Note, however, that some of the second group can often be deduced once some of the first group are found, but all of the second cannot generally be completed until all of the first are done. Conversely, a DiffKey that begins "112..." means that there is only one empty location in the given puzzle that can be filled in deductively by this algorithm, and once that single filled in location is deduced, one more empty location can be figured out and filled in, but then two additional moves can be determined using both of those filled in locations, etc.
Moves within a step are deduced by the software using one of two methods. The first method works by eliminating all of the other locations within a group for a particular value, i.e., " The only spot left for a 5 in row N is ..." This method is always tried first for a step and if there are 1 to 8 possible moves using this method, the corresponding digit between 1 to 8 is added to the DiffKey; if there are nine or more moves, a 9 is added to the key for the step.
The second method is only used when no deductions are possible using the first method. This method deduces the value for a location by checking if all other possible values for the location already exist in one or more of the other groups (such as a row or column) that include the location, i.e., " 5 must be place at (X, Y) because it is the only value left that is not in the 1st column, 6th row, or ..." The letter A is added to the DiffKey if there is only one move of this type possible at that step. B is used if there are two possible moves of this type, and so on, with D representing 4 or more possible moves.

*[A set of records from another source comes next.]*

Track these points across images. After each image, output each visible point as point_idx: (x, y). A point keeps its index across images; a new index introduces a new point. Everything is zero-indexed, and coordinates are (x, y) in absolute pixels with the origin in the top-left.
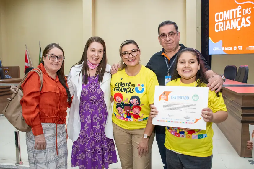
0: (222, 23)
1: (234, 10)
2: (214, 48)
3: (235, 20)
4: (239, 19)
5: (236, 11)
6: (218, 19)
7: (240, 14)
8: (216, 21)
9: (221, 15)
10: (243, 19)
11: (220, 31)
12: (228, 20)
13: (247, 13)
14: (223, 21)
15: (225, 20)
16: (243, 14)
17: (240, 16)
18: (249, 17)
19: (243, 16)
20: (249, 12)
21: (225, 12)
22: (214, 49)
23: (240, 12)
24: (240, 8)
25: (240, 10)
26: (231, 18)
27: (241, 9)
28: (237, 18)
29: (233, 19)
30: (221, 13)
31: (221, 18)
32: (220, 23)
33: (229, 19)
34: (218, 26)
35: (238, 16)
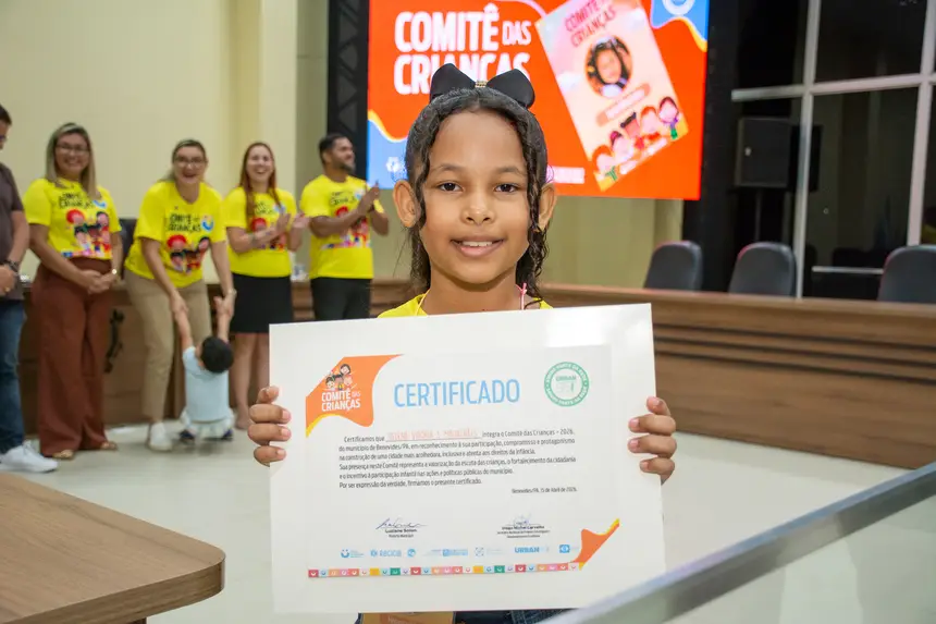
0: (423, 59)
1: (474, 17)
2: (391, 160)
3: (475, 57)
4: (491, 58)
5: (481, 24)
6: (407, 38)
7: (494, 38)
8: (401, 45)
9: (422, 25)
10: (505, 58)
11: (415, 91)
12: (448, 52)
13: (517, 41)
14: (429, 53)
15: (435, 48)
17: (495, 46)
18: (523, 58)
19: (503, 49)
20: (524, 37)
21: (438, 16)
22: (389, 166)
23: (495, 31)
24: (491, 12)
25: (494, 24)
26: (461, 47)
27: (495, 17)
28: (481, 52)
29: (468, 51)
30: (422, 16)
31: (421, 38)
32: (418, 60)
33: (452, 48)
34: (407, 70)
35: (489, 45)
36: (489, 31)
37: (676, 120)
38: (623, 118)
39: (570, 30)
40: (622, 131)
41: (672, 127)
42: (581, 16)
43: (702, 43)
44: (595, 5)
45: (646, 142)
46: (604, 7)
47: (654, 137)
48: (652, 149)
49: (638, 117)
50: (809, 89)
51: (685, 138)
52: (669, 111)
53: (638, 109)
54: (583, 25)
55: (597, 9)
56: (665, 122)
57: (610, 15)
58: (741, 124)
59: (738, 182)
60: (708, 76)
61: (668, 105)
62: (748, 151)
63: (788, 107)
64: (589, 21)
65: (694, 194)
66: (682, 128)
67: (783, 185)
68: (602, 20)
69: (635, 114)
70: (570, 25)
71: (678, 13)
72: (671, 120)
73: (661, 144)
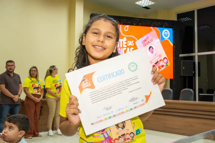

A quick glance at a DiffKey gives a lot of information about the solution. Puzzles are simpler to solve when there are fewer steps ( i.e., the DiffKey is shorter). Puzzles are also simpler to solve when there are more moves within each step. For example, a DiffKey that begins "999975" indicates that there are many moves available in each of the first four steps before moves become more restricted in the subsequent two steps. The simplest puzzles have short DiffKey values of all 9s. The most difficult puzzles have long strings of low value digits, from 1 to 3 or so, that indicate deductive bottlenecks. Moves that use deductive method 1, and are represented with digits in the DiffKey, are typically easier for most people to find than deductive moves found using method 2, which are represented using the letters A-D.
There exist many other possible deductive methods to solve Sudoku-like Group Puzzles beyond the two used to construct DiffKeys. Indeed, the only method that is guaranteed to eventually solve all possible puzzles that can be solved ( i.e., they have a single unique solution), is the non-deterministic guess-and-check method with backtracking. Puzzles without deterministic deductive solutions, however, are typically much harder to solve (at least for humans) and can take much more time (for computers and humans alike) because each guess requires backtracking to the point of the guess if a logical inconsistency is ever encountered after the guess. An asterisk, "*" is added to the DiffKey if neither of the deterministic methods yields a solution and a guess is required to solve the puzzle. The DiffKey algorithm currently rates the puzzle as having no solution DiffKey if a solution cannot be found that requires only a single guess. For this reason, a DiffKey will not contain more than one asterisk. The DiffKey puzzle rating system may be extended in the future to include specific types of non-deterministic steps, as well as other types of deductive deterministic reasoning steps, by defining additional character codes for DiffKey strings which indicate that these types of steps are required at that particular point in the solution.